▶ **Task prompt**:
If a line in the listing below includes the string "нашей", pull it out.

▶ **Dataset records**:

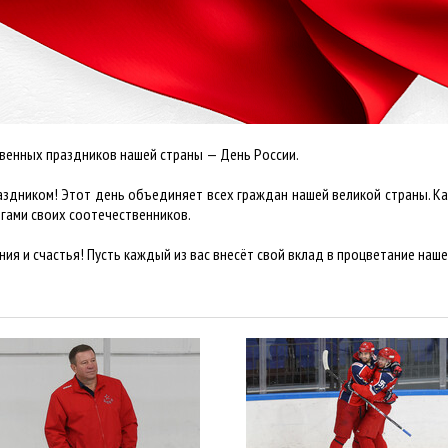
венных праздников нашей страны — День России.
аздником! Этот день объединяет всех граждан нашей великой страны. К
гами своих соотечественников.
ия и счастья! Пусть каждый из вас внесёт свой вклад в процветание наш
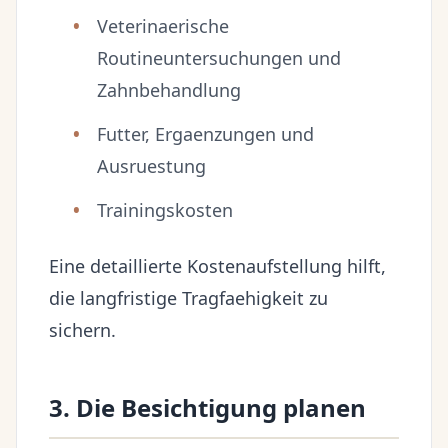
Veterinaerische
Routineuntersuchungen und
Zahnbehandlung
Futter, Ergaenzungen und
Ausruestung
Trainingskosten
Eine detaillierte Kostenaufstellung hilft,
die langfristige Tragfaehigkeit zu
sichern.
3. Die Besichtigung planen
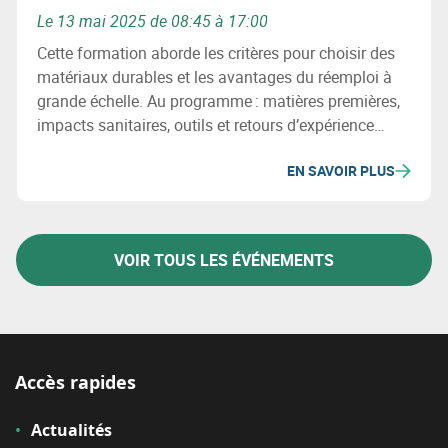
Le 13 mai 2025 de 08:45 à 17:00
Cette formation aborde les critères pour choisir des
matériaux durables et les avantages du réemploi à
grande échelle. Au programme : matières premières,
impacts sanitaires, outils et retours d’expérience
concrets pour intégrer la circularité dans vos projets
EN SAVOIR PLUS
de construction.
VOIR TOUS LES ÉVÉNEMENTS
Accès rapides
Actualités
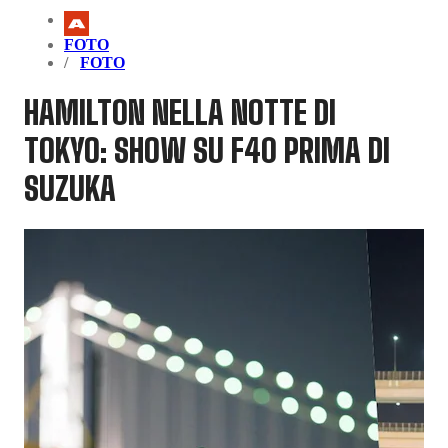
FOTO
FOTO
HAMILTON NELLA NOTTE DI
TOKYO: SHOW SU F40 PRIMA DI
SUZUKA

▶ **Solution to the exercise**:
венных праздников нашей страны — День России.
аздником! Этот день объединяет всех граждан нашей великой страны. К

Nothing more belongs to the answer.